Sevgili okurlarım,
Kur’an, insanı çok ve sık sık şaşırtan bir kitaptır. Bu tavrın
arkasında Kur’an’a egemen olan ‘yaratıcı
gerçekçilik’ vardır. Bu zamanlarüstü kitap, bir
bakarsınız, görünüşte aynı olan iki tablonun birini lanetler,
birini
yüceltir. Örneğin, temel ibadetlerinden biri olan
(birincisi okumak) namazı, çıkarlara, halkı aldatmaya, halkın
malını çalıp çırpmaya araç yapıldığında
lanetliyor. Namaz kılmayanları lanetlemiyor da o
namazı çıkarlarına alet eden maskeli müşrik tipleri lanetliyor.

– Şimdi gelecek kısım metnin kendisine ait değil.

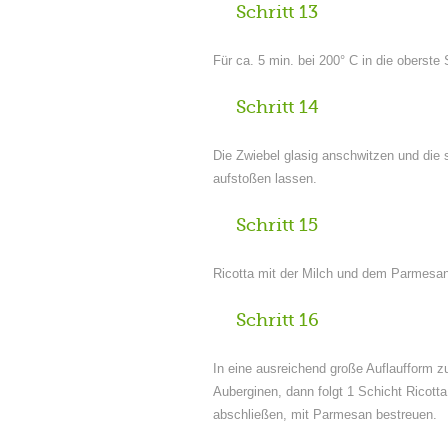
Schritt 13
Für ca. 5 min. bei 200° C in die oberst
Schritt 14
Die Zwiebel glasig anschwitzen und die
aufstoßen lassen.
Schritt 15
Ricotta mit der Milch und dem Parmesan 
Schritt 16
In eine ausreichend große Auflaufform 
Auberginen, dann folgt 1 Schicht Ricott
abschließen, mit Parmesan bestreuen.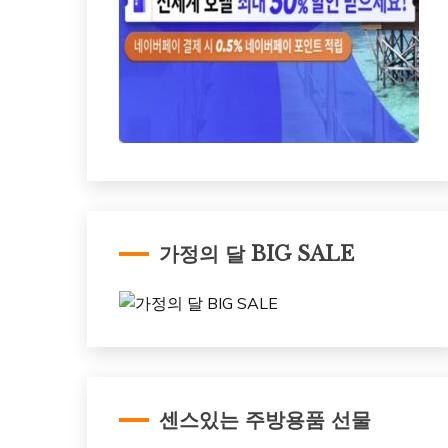
가정의 달 BIG SALE
센스있는 주방용품 선물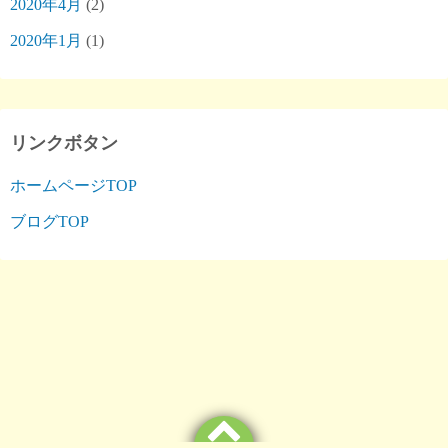
2020年4月
(2)
2020年1月
(1)
リンクボタン
ホームページTOP
ブログTOP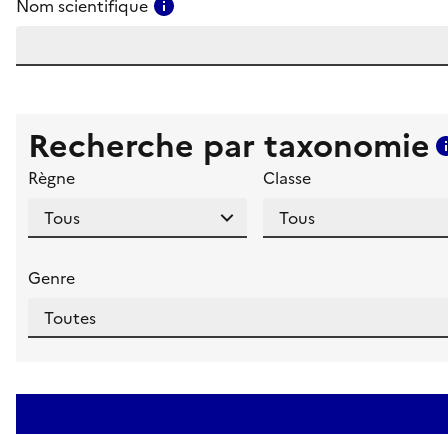
Consulter l'aide pour ce champ
Nom scientifique
Recherche par taxonomie
Règne
Classe
Genre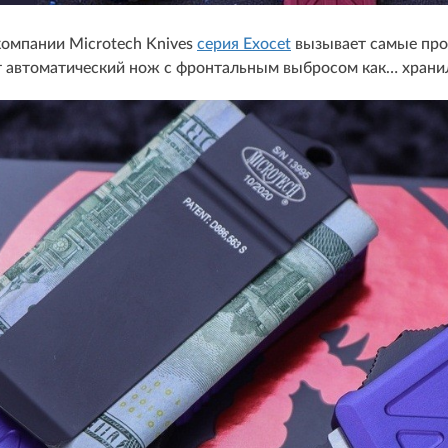
омпании Microtech Knives
серия Exocet
вызывает самые про
т автоматический нож с фронтальным выбросом как… храни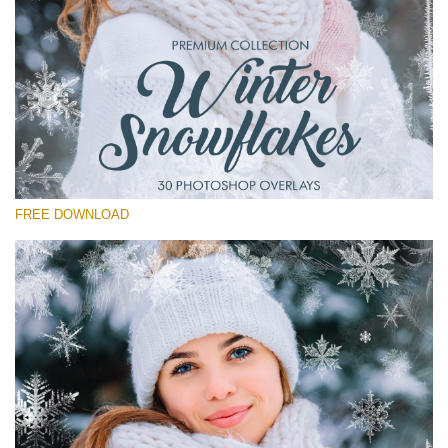
Por favor selecione
Free Winter Overlay #15
Small 800*533px
Winter Snowflakes
(30 Overlays)
FREE DOWNLOAD
Large 6000*4000px
Sunlight Collection
(290 Overlays)
Large 6000*4000px
Entire Collection
(1783 Overlays)
Large 6000*4000px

İftar sofraları da aynen öyledir.
Bu sofralar, Ramazan’ın temel mesajı olan paylaşım
gerçeğinin hayata girmesine yardımcı oluyorlarsa onlar rahmet
sofrasıdır. Aksi halde, nasıl reklam edilirlerse
edilsinler rahmet sofrası olmaktan çıkar, lanet, şov sofrası
olurlar.
Kur’an’a göre, şov aracı olan her şey şirk ve lanet
vesilesidir.
* * *
Ömrünü Kur’an’ı ve Muhammed’i anlamaya vakfetmiş bir ilim ve
fikir adamı sıfatıylaben bu sofralara yıllarca baktım ve
çok erken bir devirde hemen hemen tümünün bir biçimde rahmet
sofrası olmaktan çıktığını gördüm.
Bu sofraların rahmet olanlarını ayırmada temel ölçütler
şunlardır:
1. Riyakarlıktan yani gösterişten, şovdan tamamen arınmış
olacaklar.
2. Sofrada servis edilenlerin yüzde yüzü, helal
olacak. Yani ikramda bulunanın öz alın teri ve
emeğinin ürünü olacak. Talan havuzlarından gelen
paralarla veya milletin maliyesinden aktarılan paralarla alınmış
olmayacak.
3. Ramazan’ın ruhuna ve amacına uygun
olarak, yoksulların, az gelirlilerin korunmasına,
mutlu edilmesine yardımcı olacaklar.
4. Savurganlıktan tamamen uzak
olacaklar. Çünkü savurganlık zulümdür ve zulüm
sergileyerek Tanrı rızası kazanılamaz.